Le Marx de Michel Henry est un pavé dans la mare. D'abord parce que les deux tomes de ces livres (1er tome : Une philosophie de la réalité ; 2e tome : Une philosophie de l'économie) représentent près de 1 000 pages de lecture serrée et dense. Mais surtout parce que les thèmes développés prennent volontiers l'allure de paradoxes : « Le marxisme est l'ensemble des contresens qui ont été faits sur Marx. » Les marxistes, en ne privilégiant dans l'œuvre de Marx que la dimension pratique et la méthode d'action politique, ont fini par occulter sa théorie philosophique. Or, pour Michel Henry, qui en l'occurrence ne craint pas de surprendre, si l'on se souvient de phrases célèbres, Marx est avant tout un philosophe.
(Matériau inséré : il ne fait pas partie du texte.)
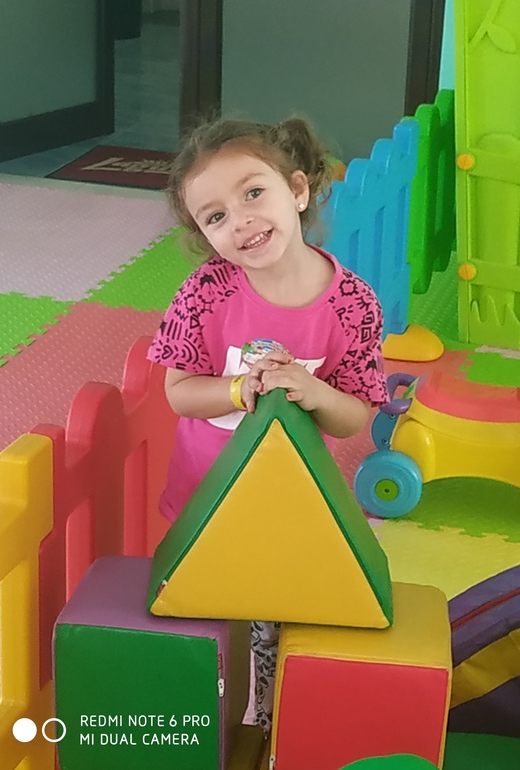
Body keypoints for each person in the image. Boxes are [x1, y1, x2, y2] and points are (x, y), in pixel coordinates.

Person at [147, 116, 389, 734]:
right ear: (204, 235)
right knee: (205, 619)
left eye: (253, 192)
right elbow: (178, 391)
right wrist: (237, 389)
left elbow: (355, 414)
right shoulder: (205, 292)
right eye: (216, 216)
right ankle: (206, 726)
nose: (241, 221)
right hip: (208, 497)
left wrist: (314, 392)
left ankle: (273, 728)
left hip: (292, 504)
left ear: (298, 189)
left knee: (278, 624)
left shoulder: (352, 304)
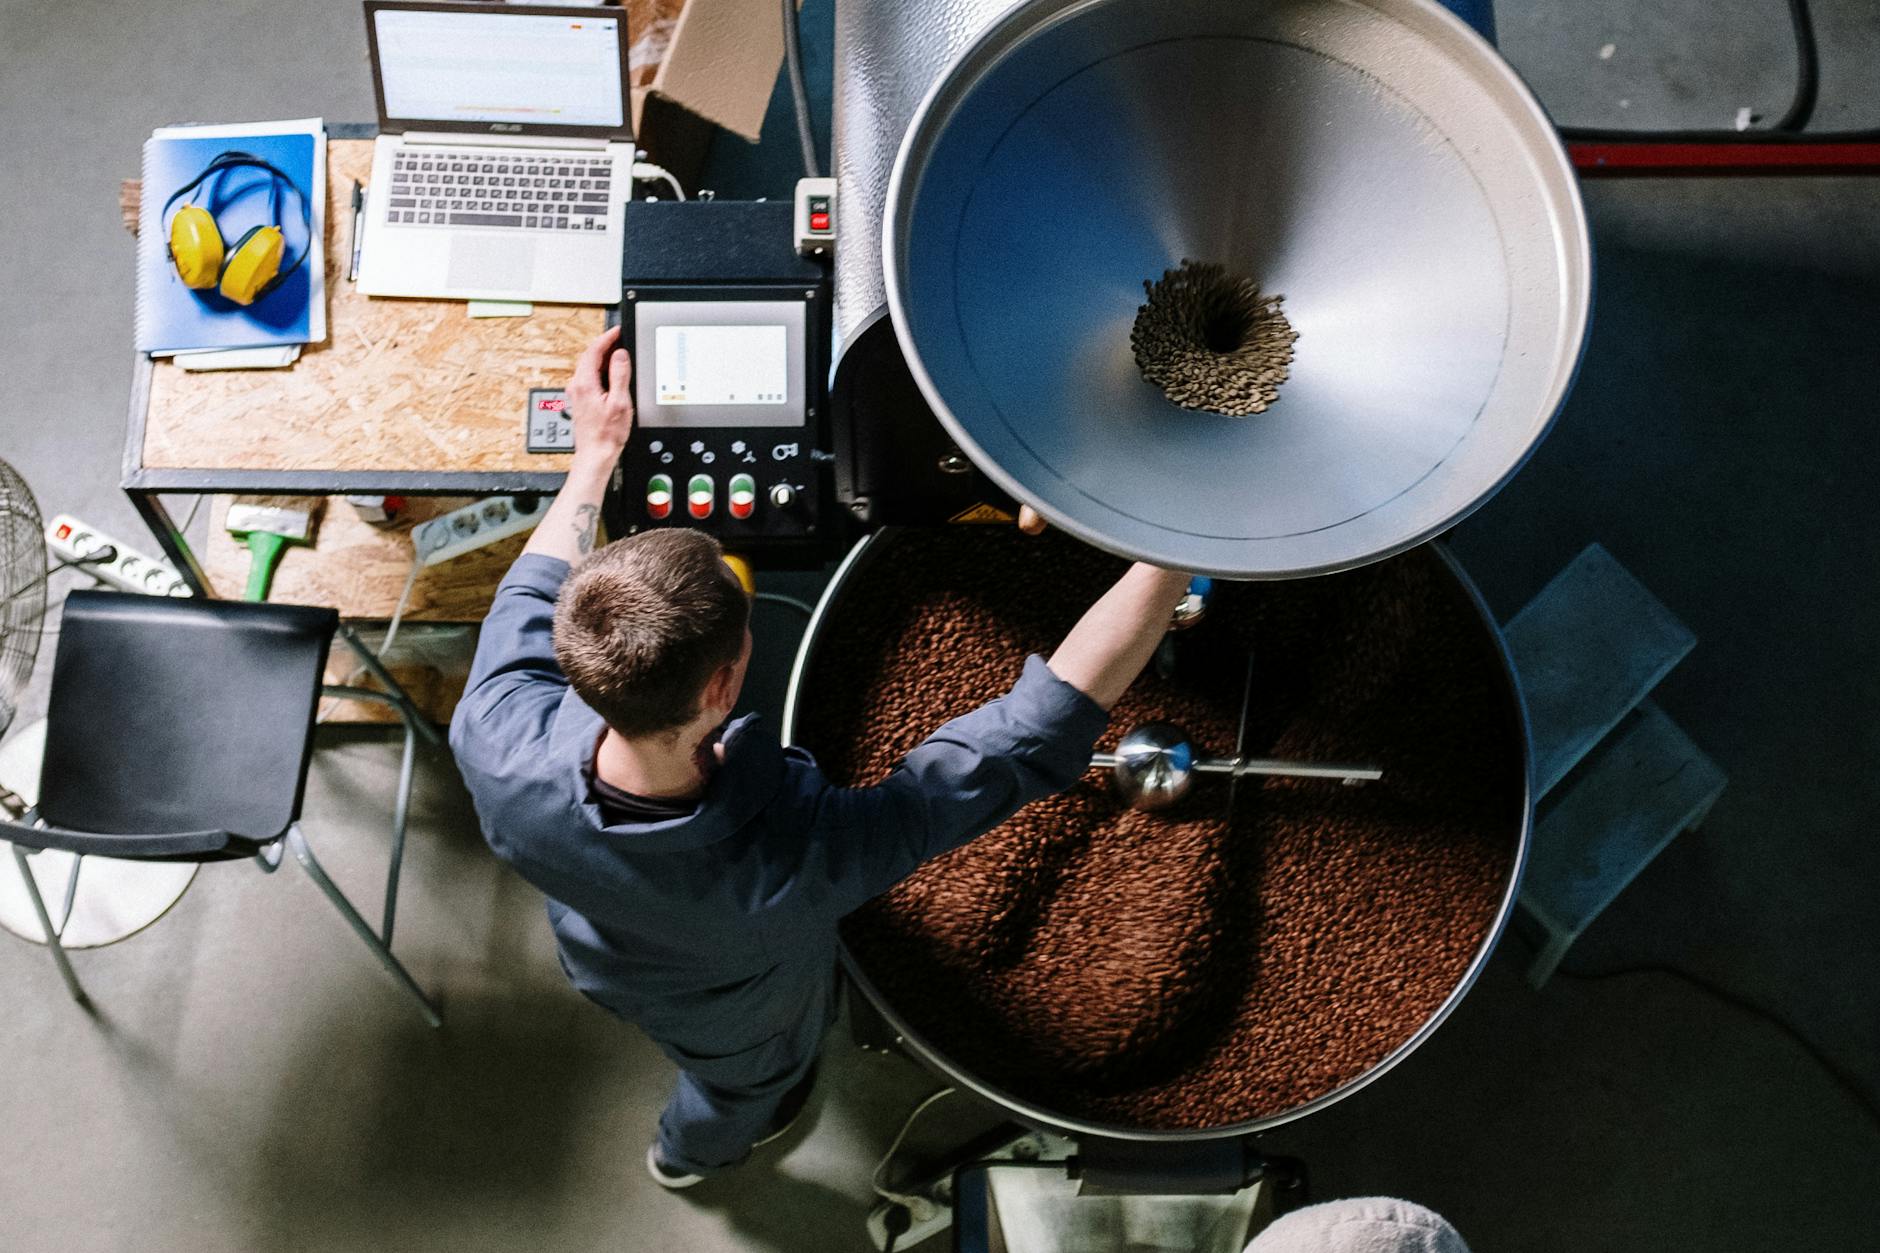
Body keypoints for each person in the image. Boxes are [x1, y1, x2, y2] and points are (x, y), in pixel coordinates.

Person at [449, 326, 1191, 1188]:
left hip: (602, 950)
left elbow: (535, 583)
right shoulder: (800, 860)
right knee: (744, 1084)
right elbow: (1026, 734)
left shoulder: (494, 733)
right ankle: (688, 1156)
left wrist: (598, 450)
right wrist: (1178, 552)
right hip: (737, 1009)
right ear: (727, 688)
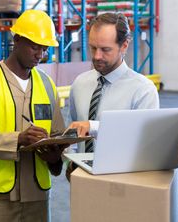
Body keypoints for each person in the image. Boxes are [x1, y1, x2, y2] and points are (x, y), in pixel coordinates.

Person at [0, 10, 67, 222]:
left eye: (44, 48)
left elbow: (57, 135)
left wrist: (56, 158)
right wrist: (18, 139)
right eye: (35, 46)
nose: (40, 54)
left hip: (37, 195)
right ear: (16, 40)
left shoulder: (47, 85)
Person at [65, 12, 159, 178]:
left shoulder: (143, 91)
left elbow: (144, 142)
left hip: (122, 183)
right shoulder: (80, 84)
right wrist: (70, 161)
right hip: (81, 181)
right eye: (93, 48)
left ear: (124, 45)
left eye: (105, 49)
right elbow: (73, 132)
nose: (96, 56)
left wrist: (94, 127)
Plus étonnant encore : sa philosophie est tout entière centrée sur la subjectivité ; ses analyses économiques ne prennent leur sens que par rapport au travail de l'individu ; et, quant au matérialisme dialectique, ce concept, s'il est marxiste, n'est pas de Marx. Précisions enfin que la fameuse coupure entre le jeune Marx des Manuscrits de 44 et le Marx du Capital est également récusée par Michel Henry.

Le Marx de Françoise Lévy se veut délibérément provocant : cette biographie porte en effet en sous-titre Histoire d'un bourgeois allemand. Car, pour Françoise Lévy, il s'agit de dépeindre l'homme bourgeois derrière l'auteur et, partant, de refuser cette absolution que l'on accorde à Karl Marx sous prétexte qu'il a écrit Le capital. Marx aurait été un bourgeois de la plus belle espèce, bourré de contradictions et n'hésitant pas à pratiquer de sordides compromis avec sa classe d'origine. Et il y a pire : à l'occasion, Marx savait parfaitement montrer son « mépris et sa haine » vis-à-vis de la « canaille lumpenprolétarienne » ou de certains peuples arriérés. Une dénonciation sans fioritures et qui n'hésite pas à assumer ses excès.

Raymond Aron
Plaidoyer pour l'Europe décadente
(Robert Laffont)
Après une minutieuse étude sur Clausewitz, le père de la stratégie moderne, Raymond Aron, est revenue à sa passion la plus tenace : la polémique. Oh ! certes pas avec un pamphlet à l'emporte-pièce, mais, comme il en a l'habitude, avec un brillant essai aux analyses solidement étayées.
D'emblée, il s'est attaqué à son « morceau favori », si l'on ose dire : le marxisme. Pour constater encore une fois, et à l'heure où nous n'en sommes plus aux révélations de Krouchtchev mais à celles de Soljenitsyne et du Goulag, que le marxisme fascine les intellectuels européens au point de les mystifier : chaque fois qu'une société libérale est en crise, elle essaye de se conforter en recourant à cette « vulgate marxiste » dont la face cachée est « l'idéocratie soviétique ». Pourquoi ce singulier état d'esprit ? Parce que l'Europe occidentale est inconsciente de sa supériorité et qu'elle refuse d'opposer « ses couleurs à la grisaille bureaucratique » ou « sa liberté d'allure à l'enrégimentement ». Cette inconscience de l'Europe est d'autant plus inquiétante qu'elle s'exprime maintenant sur un fond historique de crise : crise économique depuis 1973, ayant cassé net l'expansion et débouchant sur la récession ou la stagflation ; crise politique et culturelle, ébranlant des institutions aussi différentes que l'Église ou l'Université. Pour Raymond Aron, c'est seulement par la volonté de regarder les réalités en face et en délaissant une mortelle propension au catastrophisme que l'Europe pourra espérer convertir cette crise générale en accident passager. Mais si « la civilisation de jouissance » refuse de regarder l'avenir et ne consent pas aux sacrifices nécessaires, on a toutes les raisons de cultiver un profond pessimisme, celui-là même qui perce constamment à travers ce livre.